Keras autoencoder : validation loss > training loss - but performing well on testing dataset

Question

IN SHORT:

I have trained an Autoencoder whose validation loss is always higher than its training loss (see attached figure). I would think that this is a signal of overfitting. However, my Autoencoder performs well on the testing dataset. I was wondering if:

1) with reference to the architecture of the network, provided below, anyone could provide insights on how to reduce the validation loss (and how it is possible that the validation loss is much higher than the training one, despite the performance of the Autoencoder being good on the testing dataset);

2) if it is actually a problem that there is this gap between training and validation loss (when the performance on the testing dataset is actually good).

DETAILS:

I coded up my deep Autoencoder in Keras (code below). The architecture is 2001 (input layer) - 1000 - 500 - 200 - 50 - 200 - 500 - 1000 - 2001 (output layer). My samples are 1d functions of time. Each of them has 2001 time components. I have 2000 samples, which I split in 1500 for training, 500 for testing. Ot of the 1500 training samples, 20% of them (i.e. 300) are used as validation set. I normalize the training set removing the mean and dividing by the standard deviation. I use the mean and standard deviation of the training dataset to normalise the testing dataset as well.

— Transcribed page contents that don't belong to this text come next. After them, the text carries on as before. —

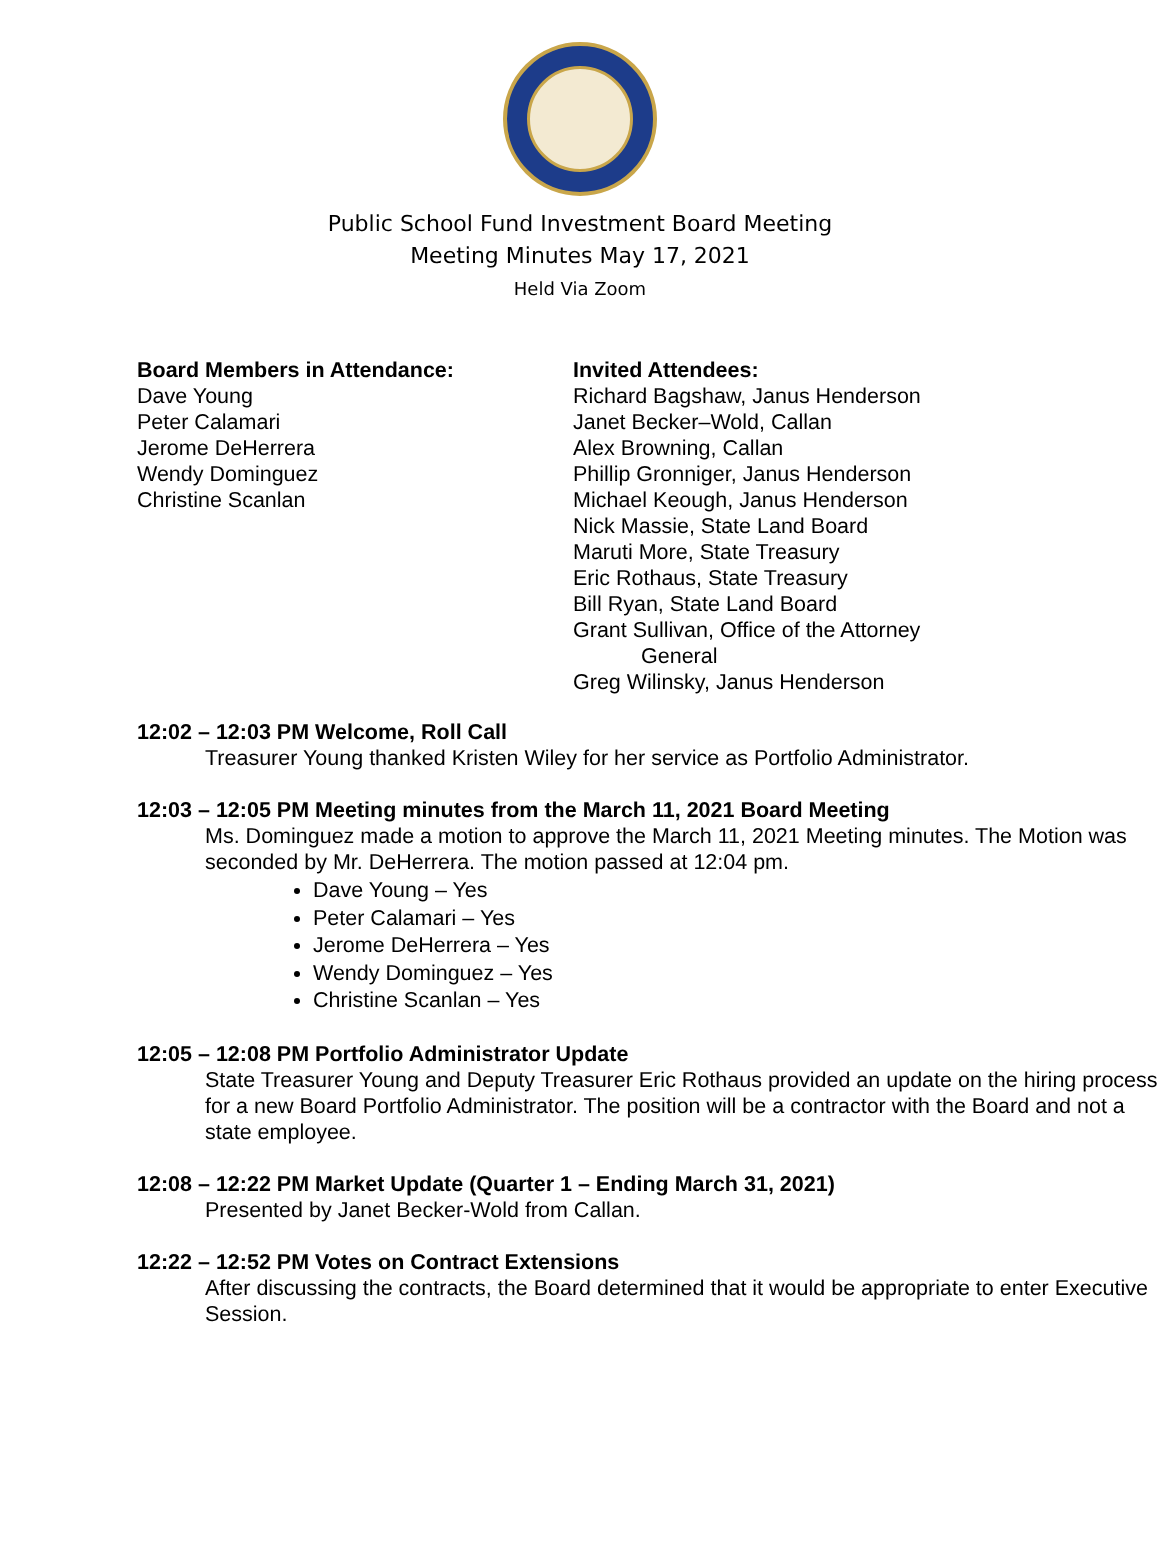Public School Fund Investment Board Meeting
Meeting Minutes May 17, 2021
Held Via Zoom
Board Members in Attendance:
Dave Young
Peter Calamari
Jerome DeHerrera
Wendy Dominguez
Christine Scanlan
Invited Attendees:
Richard Bagshaw, Janus Henderson
Janet Becker–Wold, Callan
Alex Browning, Callan
Phillip Gronniger, Janus Henderson
Michael Keough, Janus Henderson
Nick Massie, State Land Board
Maruti More, State Treasury
Eric Rothaus, State Treasury
Bill Ryan, State Land Board
Grant Sullivan, Office of the Attorney
General
Greg Wilinsky, Janus Henderson
12:02 – 12:03 PM Welcome, Roll Call
Treasurer Young thanked Kristen Wiley for her service as Portfolio Administrator.
12:03 – 12:05 PM Meeting minutes from the March 11, 2021 Board Meeting
Ms. Dominguez made a motion to approve the March 11, 2021 Meeting minutes. The Motion was seconded by Mr. DeHerrera. The motion passed at 12:04 pm.
Dave Young – Yes
Peter Calamari – Yes
Jerome DeHerrera – Yes
Wendy Dominguez – Yes
Christine Scanlan – Yes
12:05 – 12:08 PM Portfolio Administrator Update
State Treasurer Young and Deputy Treasurer Eric Rothaus provided an update on the hiring process for a new Board Portfolio Administrator. The position will be a contractor with the Board and not a state employee.
12:08 – 12:22 PM Market Update (Quarter 1 – Ending March 31, 2021)
Presented by Janet Becker-Wold from Callan.
12:22 – 12:52 PM Votes on Contract Extensions
After discussing the contracts, the Board determined that it would be appropriate to enter Executive Session.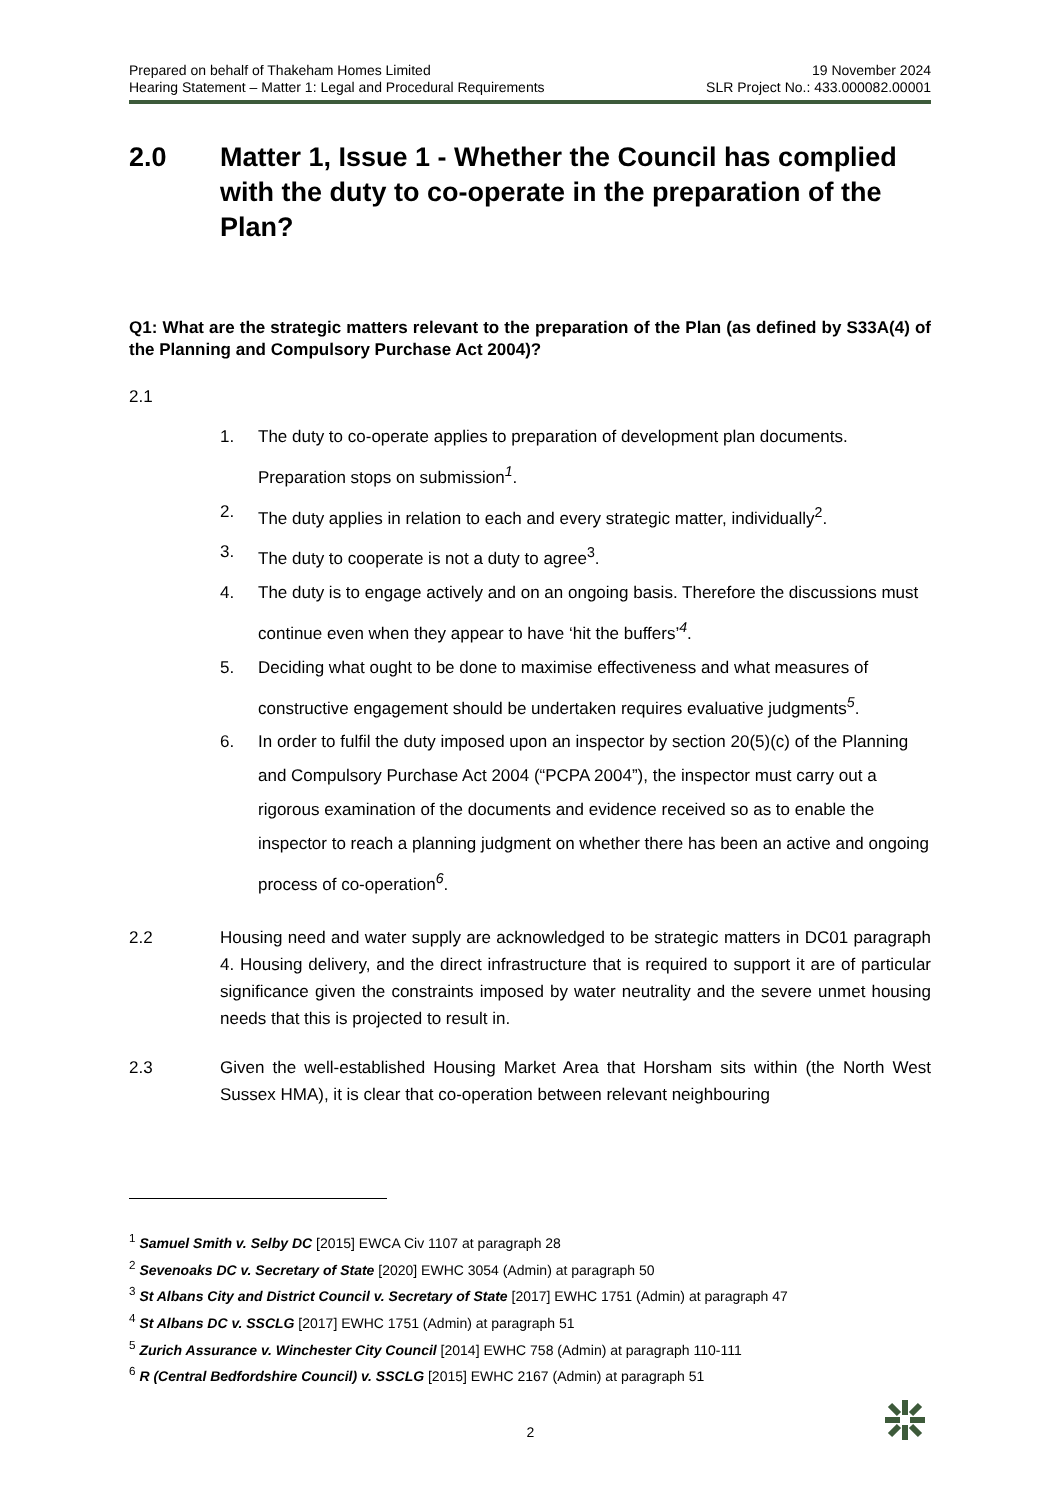Prepared on behalf of Thakeham Homes Limited
Hearing Statement – Matter 1: Legal and Procedural Requirements
19 November 2024
SLR Project No.: 433.000082.00001
2.0 Matter 1, Issue 1 - Whether the Council has complied with the duty to co-operate in the preparation of the Plan?
Q1: What are the strategic matters relevant to the preparation of the Plan (as defined by S33A(4) of the Planning and Compulsory Purchase Act 2004)?
2.1
1. The duty to co-operate applies to preparation of development plan documents. Preparation stops on submission<sup>1</sup>.
2. The duty applies in relation to each and every strategic matter, individually<sup>2</sup>.
3. The duty to cooperate is not a duty to agree<sup>3</sup>.
4. The duty is to engage actively and on an ongoing basis. Therefore the discussions must continue even when they appear to have ‘hit the buffers’<sup>4</sup>.
5. Deciding what ought to be done to maximise effectiveness and what measures of constructive engagement should be undertaken requires evaluative judgments<sup>5</sup>.
6. In order to fulfil the duty imposed upon an inspector by section 20(5)(c) of the Planning and Compulsory Purchase Act 2004 (“PCPA 2004”), the inspector must carry out a rigorous examination of the documents and evidence received so as to enable the inspector to reach a planning judgment on whether there has been an active and ongoing process of co-operation<sup>6</sup>.
2.2 Housing need and water supply are acknowledged to be strategic matters in DC01 paragraph 4. Housing delivery, and the direct infrastructure that is required to support it are of particular significance given the constraints imposed by water neutrality and the severe unmet housing needs that this is projected to result in.
2.3 Given the well-established Housing Market Area that Horsham sits within (the North West Sussex HMA), it is clear that co-operation between relevant neighbouring
<sup>1</sup> Samuel Smith v. Selby DC [2015] EWCA Civ 1107 at paragraph 28
<sup>2</sup> Sevenoaks DC v. Secretary of State [2020] EWHC 3054 (Admin) at paragraph 50
<sup>3</sup> St Albans City and District Council v. Secretary of State [2017] EWHC 1751 (Admin) at paragraph 47
<sup>4</sup> St Albans DC v. SSCLG [2017] EWHC 1751 (Admin) at paragraph 51
<sup>5</sup> Zurich Assurance v. Winchester City Council [2014] EWHC 758 (Admin) at paragraph 110-111
<sup>6</sup> R (Central Bedfordshire Council) v. SSCLG [2015] EWHC 2167 (Admin) at paragraph 51
2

I train the Autoencoder using Adamax optimizer and mean squared error as loss function.

from tensorflow.keras.layers import Input, Dense, Dropout
from tensorflow.keras.models import Model
from tensorflow.keras import optimizers

import numpy as np
import copy


# data
data = # read my input samples. They are 1d functions of time and I have 2000 of them.
# Each function has 2001 time components

# shuffling data before training
import random
random.seed(4)
random.shuffle(data)

# split training (1500 samples) and testing (500 samples) dataset
X_train = data[:1500]
X_test = data[1500:]

# normalize training and testing set using mean and std deviation of training set
X_mean = X_train.mean()
X_train -= X_mean
X_std = X_train.std()
X_train /= X_std

X_test -= X_mean
X_test /= X_std


### MODEL ###

# Architecture

# input layer
input_shape = [X_train.shape[1]]
X_input = Input(input_shape)

# hidden layers

x = Dense(1000, activation='tanh', name='enc0')(X_input)
encoded = Dense(500, activation='tanh', name='enc1')(x)
encoded_2 = Dense(200, activation='tanh', name='enc2')(encoded)
encoded_3 = Dense(50, activation='tanh', name='enc3')(encoded_2)
decoded_2 = Dense(200, activation='tanh', name='dec2')(encoded_3)
decoded_1 = Dense(500, activation='tanh', name='dec1')(decoded_2)
x2 = Dense(1000, activation='tanh', name='dec0')(decoded_1)

# output layer
decoded = Dense(input_shape[0], name='out')(x2)

# the Model
model = Model(inputs=X_input, outputs=decoded, name='autoencoder')

# optimizer
opt = optimizers.Adamax()
model.compile(optimizer=opt, loss='mse', metrics=['acc'])
print(model.summary())

###################

### TRAINING ###

epochs = 1000
# train the model
history = model.fit(x = X_train, y = X_train,
                    epochs=epochs,
                    batch_size=100,
                    validation_split=0.2)  # using 20% of training samples for validation

# Testing 
prediction = model.predict(X_test)
for i in range(len(prediction)):
    prediction[i] = np.multiply(prediction[i], X_std) + X_mean

loss = history.history['loss']
val_loss = history.history['val_loss']
epochs = range(epochs)
plt.figure()
plt.plot(epochs, loss, 'bo', label='Training loss')
plt.plot(epochs, val_loss, 'b', label='Validation loss')
plt.title('Training and validation loss')
plt.legend()
plt.show()
plt.close()

Answer 1

2) if it is actually a problem that there is this gap between training and validation loss (when the performance on the testing dataset is actually good).

This is just the generalization gap, i.e. the expected gap in the performance between the training and validation sets; quoting from a recent blog post by Google AI:

An important concept for understanding generalization is the generalization gap, i.e., the difference between a model’s performance on training data and its performance on unseen data drawn from the same distribution.

.

I would think that this is a signal of overfitting. However, my Autoencoder performs well on the testing dataset.

It is not, but the reason is not exactly what you think (let alone the fact that "well" is a highly subjective term).

The telltale signature of overfitting is when your validation loss starts increasing, while your training loss continues decreasing, i.e.:

Your graph does not show such a behavior; also, notice the gap (pun intended) between the curves in the above plot (adapted from the Wikipedia entry on overfitting).

how it is possible that the validation loss is much higher than the training one, despite the performance of the Autoencoder being good on the testing dataset

There is absolutely no contradiction here; notice that your training loss is almost zero, which is not necessarily surprising in itself, but it would certainly be surprising if the validation loss were anywhere close to zero. And, again, "good" is a highly subjective term.

In other words, nothing in the info you have provided shows that there is something wrong with your model...